Data is needed to generate insights that inform messaging and trigger next best actions, but attendees expressed that they lack conviction about what’s the right data to feed into the context stream. ZS’s Asheesh Shukla says it’s about shifting from collecting data to connecting it. Data meshes can bring the data together, but how do you classify data sources? The best value will be found by overlaying structured and unstructured data. While structured data offers the size and volume, unstructured data offers the nuance.

 

On the talent question, attendees agreed that finding people with the right blend of business and technical skills—so-called “boundary spanners”—is a mounting challenge. Upskilling talent to insource IT processes is challenging but worthwhile, as it allows IT teams to rapidly prototype solutions, thereby showing proof of value to the business faster.

 

To secure buy-in for investments from the business, panelists and attendees recommended a few strategies:

  • Make sure value claims are credible. Too big, and either stakeholders won’t believe them or results will fall short of expectations.
  • Position technology gains in terms of “old day in the life” versus “new day in the life.”
  • Communicate value in terms business stakeholders understand and value. Rather than talk about cost avoidance, talk about things like revenue definition and productivity increases.

Doing these things will go a long way to position IT as a strategic partner to the business, not merely an enabling function.

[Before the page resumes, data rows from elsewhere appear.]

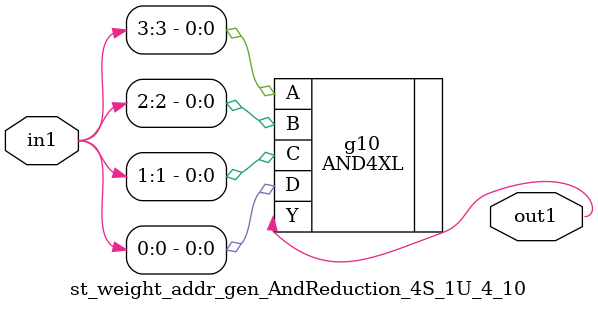
<source format=v>
`timescale 1ps / 1ps


module st_weight_addr_gen_AndReduction_4S_1U_4_10(in1, out1);
  input [3:0] in1;
  output out1;
  wire [3:0] in1;
  wire out1;
  AND4XL g10(.A (in1[3]), .B (in1[2]), .C (in1[1]), .D (in1[0]), .Y
       (out1));
endmodule



</source>
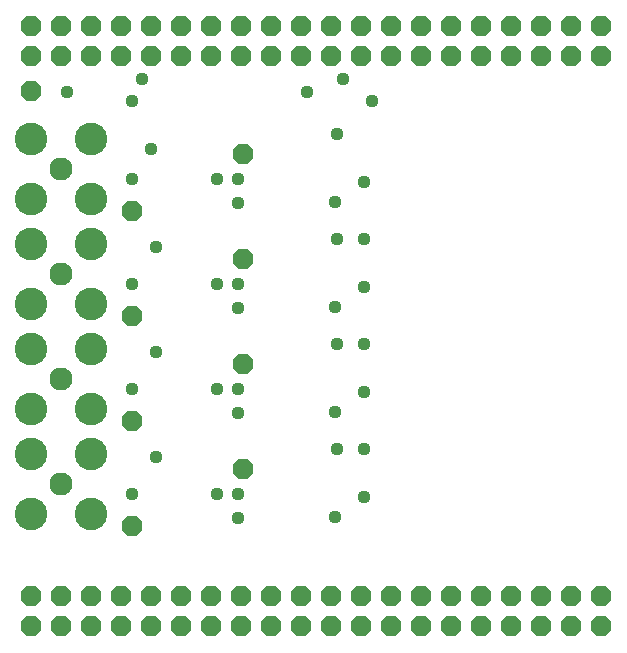
<source format=gbs>
G75*
G70*
%OFA0B0*%
%FSLAX24Y24*%
%IPPOS*%
%LPD*%
%AMOC8*
5,1,8,0,0,1.08239X$1,22.5*
%
%ADD10C,0.1085*%
%ADD11C,0.0770*%
%ADD12OC8,0.0680*%
%ADD13C,0.0437*%
D10*
X002090Y005040D03*
X004090Y005040D03*
X004090Y007040D03*
X004090Y008540D03*
X002090Y008540D03*
X002090Y007040D03*
X002090Y010540D03*
X002090Y012040D03*
X004090Y012040D03*
X004090Y010540D03*
X004090Y014040D03*
X004090Y015540D03*
X002090Y015540D03*
X002090Y014040D03*
X002090Y017540D03*
X004090Y017540D03*
D11*
X003090Y016540D03*
X003090Y013040D03*
X003090Y009540D03*
X003090Y006040D03*
D12*
X002090Y001290D03*
X003090Y001290D03*
X004090Y001290D03*
X004090Y002290D03*
X003090Y002290D03*
X002090Y002290D03*
X005090Y002290D03*
X006090Y002290D03*
X006090Y001290D03*
X005090Y001290D03*
X007090Y001290D03*
X008090Y001290D03*
X009090Y001290D03*
X009090Y002290D03*
X008090Y002290D03*
X007090Y002290D03*
X005440Y004640D03*
X005440Y008140D03*
X005440Y011640D03*
X005440Y015140D03*
X009140Y013540D03*
X009140Y017040D03*
X009090Y020290D03*
X009090Y021290D03*
X008090Y021290D03*
X008090Y020290D03*
X007090Y020290D03*
X007090Y021290D03*
X006090Y021290D03*
X006090Y020290D03*
X005090Y020290D03*
X005090Y021290D03*
X004090Y021290D03*
X004090Y020290D03*
X003090Y020290D03*
X003090Y021290D03*
X002090Y021290D03*
X002090Y020290D03*
X002090Y019140D03*
X010090Y020290D03*
X010090Y021290D03*
X011090Y021290D03*
X011090Y020290D03*
X012090Y020290D03*
X012090Y021290D03*
X013090Y021290D03*
X013090Y020290D03*
X014090Y020290D03*
X014090Y021290D03*
X015090Y021290D03*
X015090Y020290D03*
X016090Y020290D03*
X016090Y021290D03*
X017090Y021290D03*
X017090Y020290D03*
X018090Y020290D03*
X018090Y021290D03*
X019090Y021290D03*
X019090Y020290D03*
X020090Y020290D03*
X020090Y021290D03*
X021090Y021290D03*
X021090Y020290D03*
X009140Y010040D03*
X009140Y006540D03*
X010090Y002290D03*
X011090Y002290D03*
X012090Y002290D03*
X012090Y001290D03*
X011090Y001290D03*
X010090Y001290D03*
X013090Y001290D03*
X014090Y001290D03*
X014090Y002290D03*
X013090Y002290D03*
X015090Y002290D03*
X016090Y002290D03*
X017090Y002290D03*
X017090Y001290D03*
X016090Y001290D03*
X015090Y001290D03*
X018090Y001290D03*
X019090Y001290D03*
X020090Y001290D03*
X020090Y002290D03*
X019090Y002290D03*
X018090Y002290D03*
X021090Y002290D03*
X021090Y001290D03*
D13*
X013190Y005590D03*
X012204Y004936D03*
X012290Y007190D03*
X013190Y007190D03*
X012204Y008440D03*
X013190Y009090D03*
X013190Y010690D03*
X012290Y010690D03*
X012204Y011944D03*
X013190Y012590D03*
X013190Y014190D03*
X012290Y014190D03*
X012204Y015447D03*
X013190Y016090D03*
X012290Y017690D03*
X013440Y018790D03*
X012484Y019534D03*
X011290Y019090D03*
X008990Y016190D03*
X008290Y016190D03*
X008990Y015390D03*
X008990Y012690D03*
X008290Y012690D03*
X008990Y011890D03*
X008990Y009190D03*
X008290Y009190D03*
X008990Y008390D03*
X008990Y005690D03*
X008290Y005690D03*
X008990Y004890D03*
X006240Y006940D03*
X005440Y005690D03*
X005440Y009190D03*
X006240Y010440D03*
X005440Y012690D03*
X006240Y013940D03*
X005440Y016190D03*
X006090Y017190D03*
X005440Y018790D03*
X005790Y019540D03*
X003290Y019090D03*
M02*

</source>
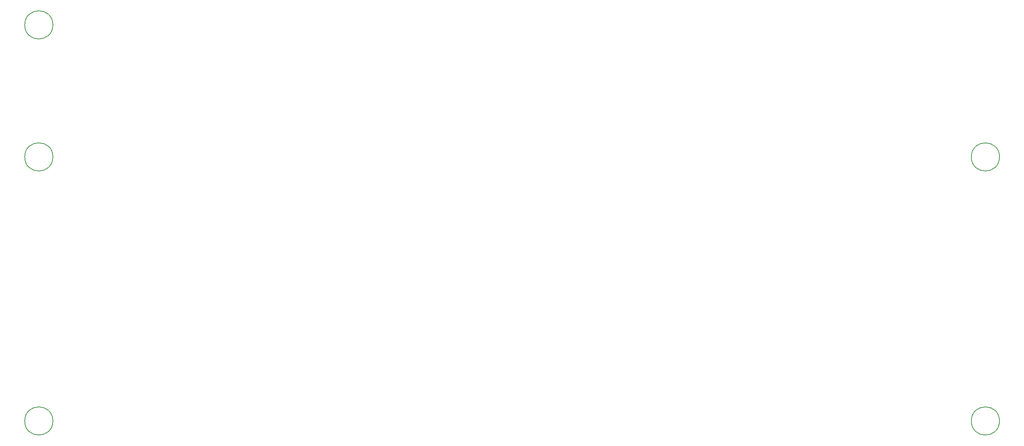
<source format=gbr>
%TF.GenerationSoftware,KiCad,Pcbnew,7.0.5-0*%
%TF.CreationDate,2023-10-31T21:53:37+01:00*%
%TF.ProjectId,20231027_vm-1_prototyp,32303233-3130-4323-975f-766d2d315f70,rev?*%
%TF.SameCoordinates,Original*%
%TF.FileFunction,Other,Comment*%
%FSLAX46Y46*%
G04 Gerber Fmt 4.6, Leading zero omitted, Abs format (unit mm)*
G04 Created by KiCad (PCBNEW 7.0.5-0) date 2023-10-31 21:53:37*
%MOMM*%
%LPD*%
G01*
G04 APERTURE LIST*
%ADD10C,0.150000*%
G04 APERTURE END LIST*
D10*
%TO.C,H5*%
X43200000Y-60000000D02*
G75*
G03*
X43200000Y-60000000I-3200000J0D01*
G01*
%TO.C,H4*%
X258200000Y-90000000D02*
G75*
G03*
X258200000Y-90000000I-3200000J0D01*
G01*
%TO.C,H3*%
X258200000Y-150000000D02*
G75*
G03*
X258200000Y-150000000I-3200000J0D01*
G01*
%TO.C,H2*%
X43200000Y-150000000D02*
G75*
G03*
X43200000Y-150000000I-3200000J0D01*
G01*
%TO.C,H1*%
X43200000Y-90000000D02*
G75*
G03*
X43200000Y-90000000I-3200000J0D01*
G01*
%TD*%
M02*

</source>
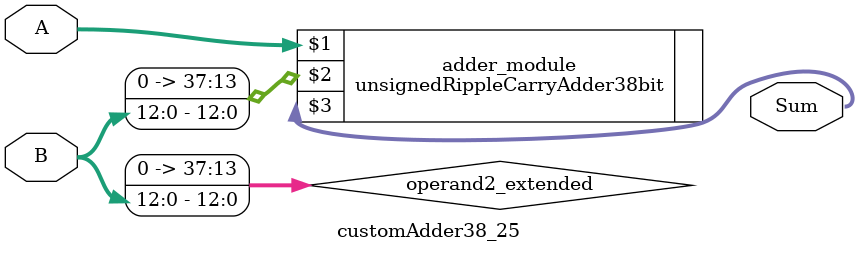
<source format=v>
module customAdder38_25(
                        input [37 : 0] A,
                        input [12 : 0] B,
                        
                        output [38 : 0] Sum
                );

        wire [37 : 0] operand2_extended;
        
        assign operand2_extended =  {25'b0, B};
        
        unsignedRippleCarryAdder38bit adder_module(
            A,
            operand2_extended,
            Sum
        );
        
        endmodule
        
</source>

Keynotes on health equity, macrotrends reshaping business and health, and ‘making intelligent use of intelligent technology’



In San Francisco, Jessica Groopman, director of digital strategy and innovation at Intentional Futures, called for societies to reimagine how they use technology to keep pace with disruptions affecting individuals, businesses and broader ecosystems. She explored three key disruptors: “welltech” and the commercialization of biometrics for emerging therapies, the organizational implications of reimagining how we invent things and the imperative for tying innovation to net-positive outcomes.

 

“Our relationship to technology is one that characterizes our adaptations and our breakthroughs, as well as many of our big existential and systemic risks,” Groopman said. “We shape the tools that we make, and our tools shape us. This is a story as old as human history.”

 

In Philadelphia, Kevin Ahmaad Jenkins, a social epidemiologist and leading voice on diversity, equity and inclusion at University of Pennsylvania, spoke about the very real consequences of health disparities and urged organizations to close the gap between our so-called values (what we say we care about) and our norms (what happens in the real world).

 

“People will tell you, ‘Diversity and stir’ will fix the problem,” Jenkins told the audience. “But we can’t do enough ‘diversity and stir’ to get us out of where we are … We’re saying, ‘Oh, we need to fix the social determinants of health.’ But we keep forgetting that there are determinants of the determinants. There are obstruction points along the way making it harder for us to do that work.”

 

In London, Soumitra Dutta, dean of the Saïd Business School at the University of Oxford, discussed the growing chasm between our technological capabilities and our ability to harness them—a product both of the exponential growth of frontier technologies and a business culture that’s not designed to support disruptive innovation.

Why this is the moment for transformational change in pharma



In his keynote, Jenkins shared an interesting piece of hydrological trivia: In fast-moving rivers, the larger the rocks obstructing the flow of water, the greater the speed and force of the rapids. He was talking about the impediments to eliminating health disparities, but he could just as easily have been talking about those impinging on pharma’s business model today.

 

From the CEO’s opening keynote to the cross-functional panels and tracked breakout sessions, across three days and in three cities, the overarching theme of Impact Live was this: We are in a period of transition. But while the challenges our industry faces today are monumental, they’re creating a correspondingly forceful momentum to fundamentally transform how we serve patients.